Facebook is employing a dual-class stock structure when it goes public, and a corporate governance organization is not too happy about it.
Institutional Shareholder Services (ISS), an organization that provides corporate governance services, has criticized the world's largest social network for planning to give CEO Mark Zuckerberg too much control .
The Wall Street Journal, which obtained a copy of a report filed by the ISS, was first to report on the story.
According to papers Facebook filed with the Securities and Exchange Commission earlier this month, Zuckerberg owns about 28 percent of the social network, but following the IPO, he will hold 57 percent of the company's voting power.
Facebook plans to have two stock classes--Class A and Class B. Class A shareholders--those who will buy the company's stock on the open market--will be allowed one vote per share. Class B stock, which Zuckerberg controls, allows for 10 votes per share.
If Zuckerberg retains more than 50 percent of the power, he can single-handedly make all board decisions and acquisition and merger approvals, regardless of what other Facebook shareholders want.

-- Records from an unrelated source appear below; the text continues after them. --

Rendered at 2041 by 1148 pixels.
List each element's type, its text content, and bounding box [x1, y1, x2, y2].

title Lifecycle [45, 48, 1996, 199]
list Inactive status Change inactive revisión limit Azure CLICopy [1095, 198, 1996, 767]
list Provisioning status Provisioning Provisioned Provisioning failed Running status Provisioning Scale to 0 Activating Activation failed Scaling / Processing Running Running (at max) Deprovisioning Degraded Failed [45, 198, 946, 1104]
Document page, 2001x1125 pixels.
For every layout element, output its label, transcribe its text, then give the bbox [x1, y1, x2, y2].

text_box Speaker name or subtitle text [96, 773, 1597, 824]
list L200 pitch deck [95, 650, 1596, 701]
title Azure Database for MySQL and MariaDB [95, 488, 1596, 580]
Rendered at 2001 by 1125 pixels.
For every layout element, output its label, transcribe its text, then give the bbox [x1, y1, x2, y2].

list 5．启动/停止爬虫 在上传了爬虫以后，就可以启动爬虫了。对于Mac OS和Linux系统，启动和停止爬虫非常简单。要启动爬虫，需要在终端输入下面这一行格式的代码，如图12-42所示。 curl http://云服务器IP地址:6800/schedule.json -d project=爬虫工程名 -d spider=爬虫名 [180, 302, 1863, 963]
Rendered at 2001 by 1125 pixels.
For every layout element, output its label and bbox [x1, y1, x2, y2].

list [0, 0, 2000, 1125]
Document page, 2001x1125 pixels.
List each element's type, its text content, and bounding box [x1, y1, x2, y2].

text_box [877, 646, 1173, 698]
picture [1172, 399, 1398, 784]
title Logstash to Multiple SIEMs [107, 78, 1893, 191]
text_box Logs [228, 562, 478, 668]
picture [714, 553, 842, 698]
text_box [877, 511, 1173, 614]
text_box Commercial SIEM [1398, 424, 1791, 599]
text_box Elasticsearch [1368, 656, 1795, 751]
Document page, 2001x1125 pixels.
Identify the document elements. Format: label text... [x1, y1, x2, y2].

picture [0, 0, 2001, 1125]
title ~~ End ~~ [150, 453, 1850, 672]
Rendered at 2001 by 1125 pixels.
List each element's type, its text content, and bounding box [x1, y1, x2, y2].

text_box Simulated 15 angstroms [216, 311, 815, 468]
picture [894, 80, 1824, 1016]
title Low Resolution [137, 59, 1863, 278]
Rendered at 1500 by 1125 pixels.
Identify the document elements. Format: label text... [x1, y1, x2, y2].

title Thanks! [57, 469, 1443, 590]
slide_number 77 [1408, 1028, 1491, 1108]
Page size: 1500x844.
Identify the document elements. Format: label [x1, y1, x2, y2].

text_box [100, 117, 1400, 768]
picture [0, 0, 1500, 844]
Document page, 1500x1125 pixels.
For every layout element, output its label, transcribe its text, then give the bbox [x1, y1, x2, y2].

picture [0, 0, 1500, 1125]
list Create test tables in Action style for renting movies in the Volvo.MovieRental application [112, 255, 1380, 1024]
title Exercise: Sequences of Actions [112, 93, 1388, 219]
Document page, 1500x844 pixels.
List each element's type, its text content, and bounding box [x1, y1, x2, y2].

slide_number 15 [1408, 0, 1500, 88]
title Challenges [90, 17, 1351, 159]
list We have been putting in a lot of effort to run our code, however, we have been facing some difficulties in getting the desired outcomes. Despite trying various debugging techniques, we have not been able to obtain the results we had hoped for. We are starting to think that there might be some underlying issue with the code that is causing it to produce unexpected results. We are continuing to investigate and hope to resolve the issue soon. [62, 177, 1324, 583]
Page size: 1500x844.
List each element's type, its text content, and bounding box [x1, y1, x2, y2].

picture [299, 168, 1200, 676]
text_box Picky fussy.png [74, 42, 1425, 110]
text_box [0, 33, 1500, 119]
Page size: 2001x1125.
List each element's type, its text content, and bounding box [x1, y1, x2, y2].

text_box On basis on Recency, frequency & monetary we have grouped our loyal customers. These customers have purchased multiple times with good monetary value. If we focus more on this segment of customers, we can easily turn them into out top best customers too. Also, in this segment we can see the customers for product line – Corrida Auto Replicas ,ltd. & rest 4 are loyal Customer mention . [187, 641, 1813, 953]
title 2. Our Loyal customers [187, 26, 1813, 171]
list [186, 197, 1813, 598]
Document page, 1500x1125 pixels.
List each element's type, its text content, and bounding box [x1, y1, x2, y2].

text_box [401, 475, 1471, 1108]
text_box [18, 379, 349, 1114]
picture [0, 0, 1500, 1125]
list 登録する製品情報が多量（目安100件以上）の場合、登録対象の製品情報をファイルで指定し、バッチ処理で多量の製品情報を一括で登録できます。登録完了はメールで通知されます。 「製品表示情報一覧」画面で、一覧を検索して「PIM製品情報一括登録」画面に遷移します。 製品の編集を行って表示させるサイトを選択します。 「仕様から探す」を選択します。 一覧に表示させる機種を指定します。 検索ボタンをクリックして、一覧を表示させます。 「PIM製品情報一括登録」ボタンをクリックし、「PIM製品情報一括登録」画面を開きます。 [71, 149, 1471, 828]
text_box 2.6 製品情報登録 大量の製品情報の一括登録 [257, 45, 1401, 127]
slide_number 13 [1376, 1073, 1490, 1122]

The ISS is a long-time critic of dual-class stock structures, and has taken aim at other prominent online companies, including LinkedIn and Zynga, for engaging in the same tactic. But the ISS has no power to change things. And there's a good chance Facebook will ignore it.
However, Facebook itself has acknowledged that its classification as a "controlled company," with one person holding over 50 percent of its governance power, is a risk factor that might see Zuckerberg vote "in his own interests, which may not always be in the interests of our stockholders generally."
ISS outcry comes just a week after the California State Teachers' Retirement System (CalSTRS).
"We are disappointed that the Facebook board will not have any women members," CalSTRS corporate governance director Anne Sheehan wrote in a letter to Facebook. "We believe that investors and the company would benefit from a larger, more diverse board."
Facebook has not publicly responded to CalSTRS' letter. The company has also not immediately responded to CNET's request for comment on the ISS statements, and likely won't, since it's observing an SEC-mandated quiet period in preparation for its IPO.